All,
I am trying to track down a problem of some code that was written by an 'overseas' 3rd party (I will be nice and not state the country of origin).
This code uses a single timer set at a 1mS interrupt rate in order to determine if the SPI is still communicating externally with it's master. If no communications are detected the timer resets the SPI port, clears the interrupt, and jumps to the reset vector. The problem is: the SPI port remains dead until a power cycle is accomplished.
The obvious fix is to use the watchdog (which is what I will eventually do), but I would like to understand the why of why this does not work (yes, bad coding practice is the real reason)...

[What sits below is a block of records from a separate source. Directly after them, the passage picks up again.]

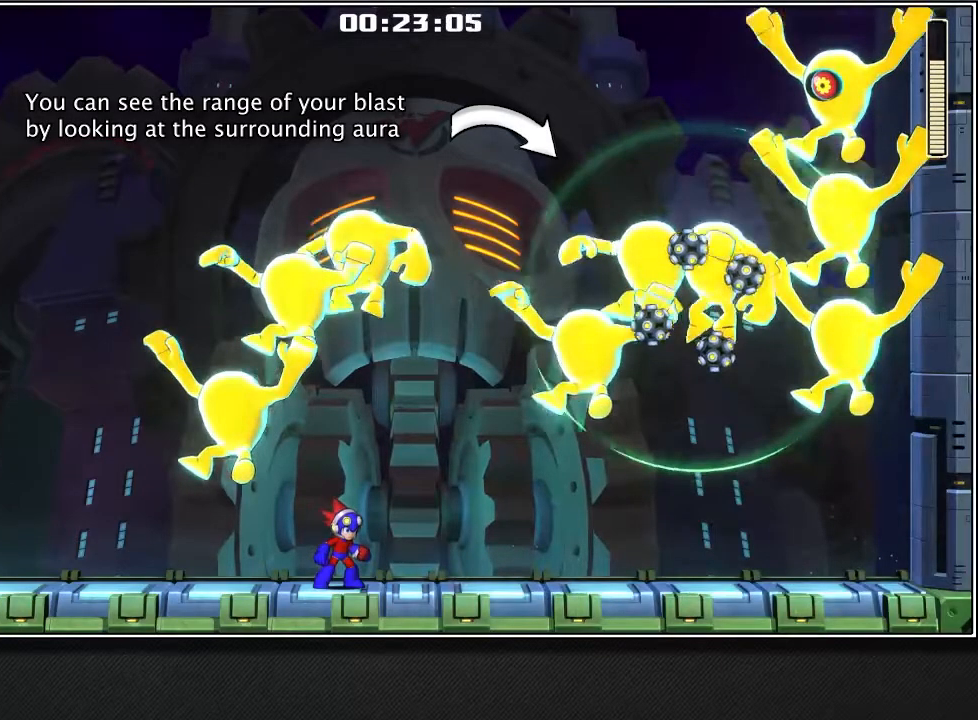
{"buttons": ["R1"], "left_stick": "down", "right_stick": "center", "events": []}
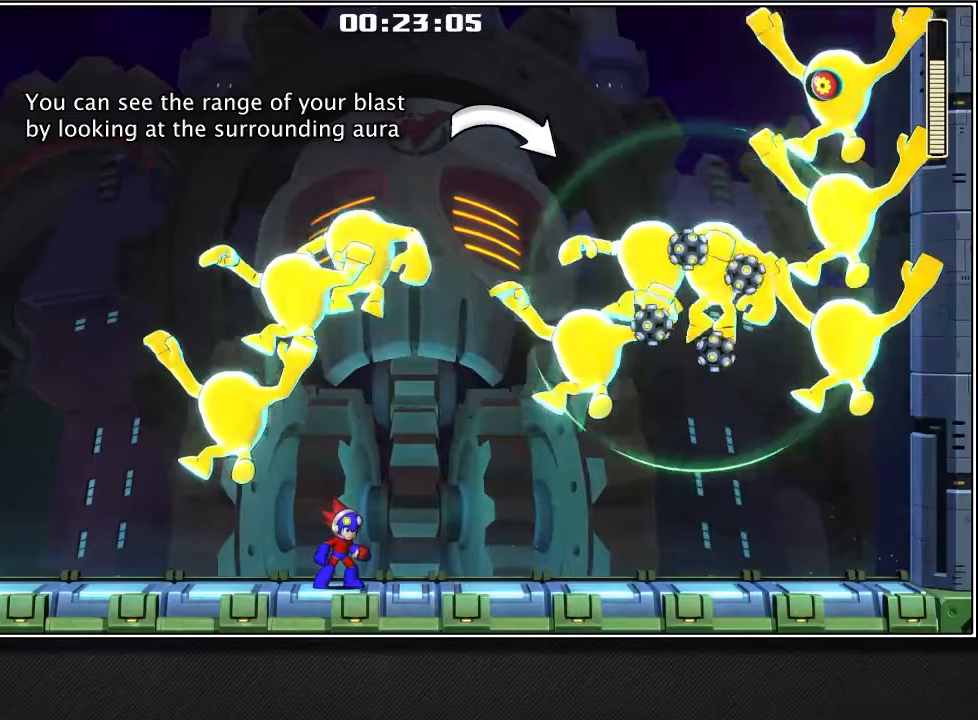
{"buttons": ["R1"], "left_stick": "down", "right_stick": "center", "events": []}
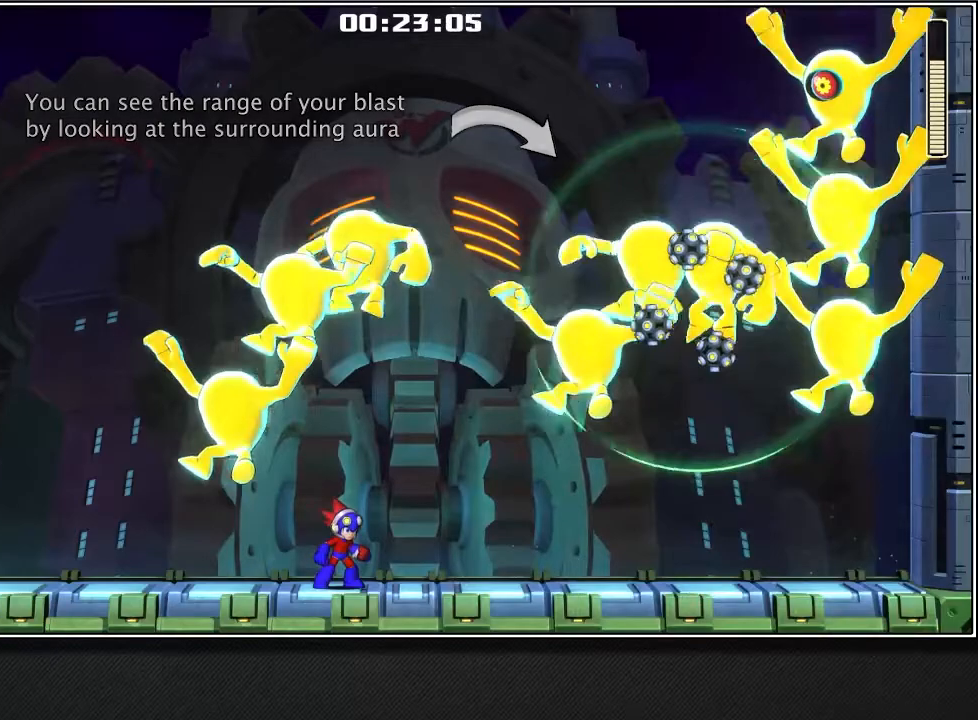
{"buttons": ["SQUARE"], "left_stick": "down", "right_stick": "center", "events": [[317, "R1", "up"], [450, "SQUARE", "down"]]}
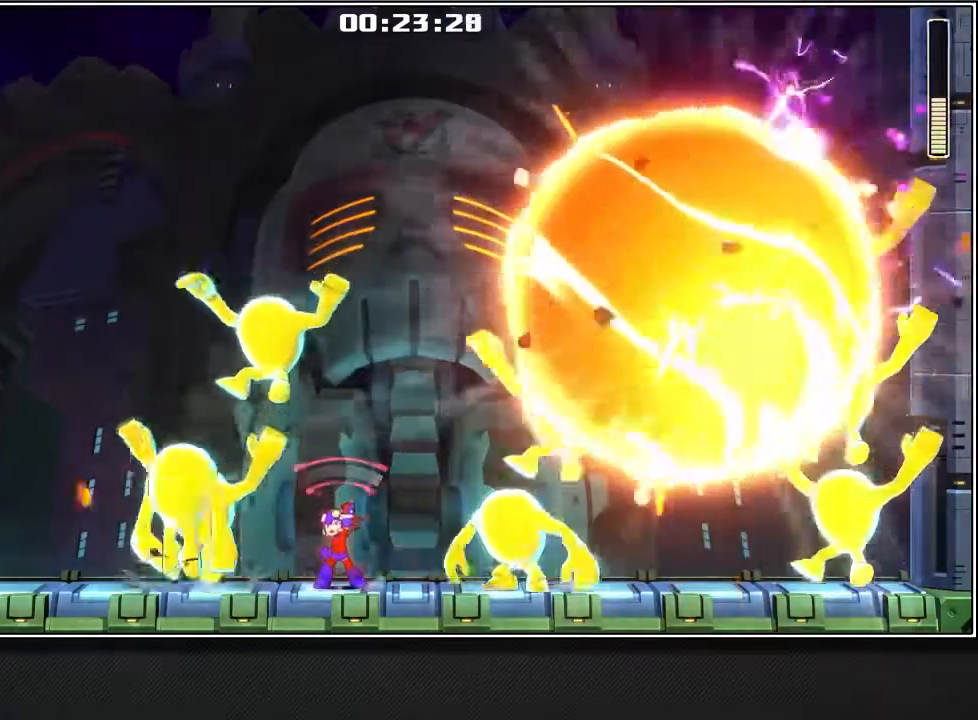
{"buttons": [], "left_stick": "down", "right_stick": "center", "events": [[100, "SQUARE", "up"]]}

Since the code jumps to the reset vector this is what I have been able to analyze:
(1) Since this is not a true reset (ie: via watchdog) all hardware registers are not reset - problem potential here. (2) The jump to the reset vector was accomplished while in supervisor mode, so the privleged registers (ie: SP,etc) can be written. (3) The timer interrupt was cleared prior to making the jump to the reset vector, so all interrupts are still enabled. (4) Since this is not a true reset, all resident code can still execute (ie: interrupt handlers). (5) The startup code will reset all initialized data, registers, etc prior to jumping to program main(), effectively returning data to a power up state.
One reason I can currently come up with as to why the SPI is never functional after this occurs is that maybe an interrupt occurs while in the startup code (clearing a tracking variable or resetting the processor registers). But the interrupt would also inhibit the startup code until it was serviced. This potential cause is (probably) not the only reason for this issue, and why I am asking for your input(s).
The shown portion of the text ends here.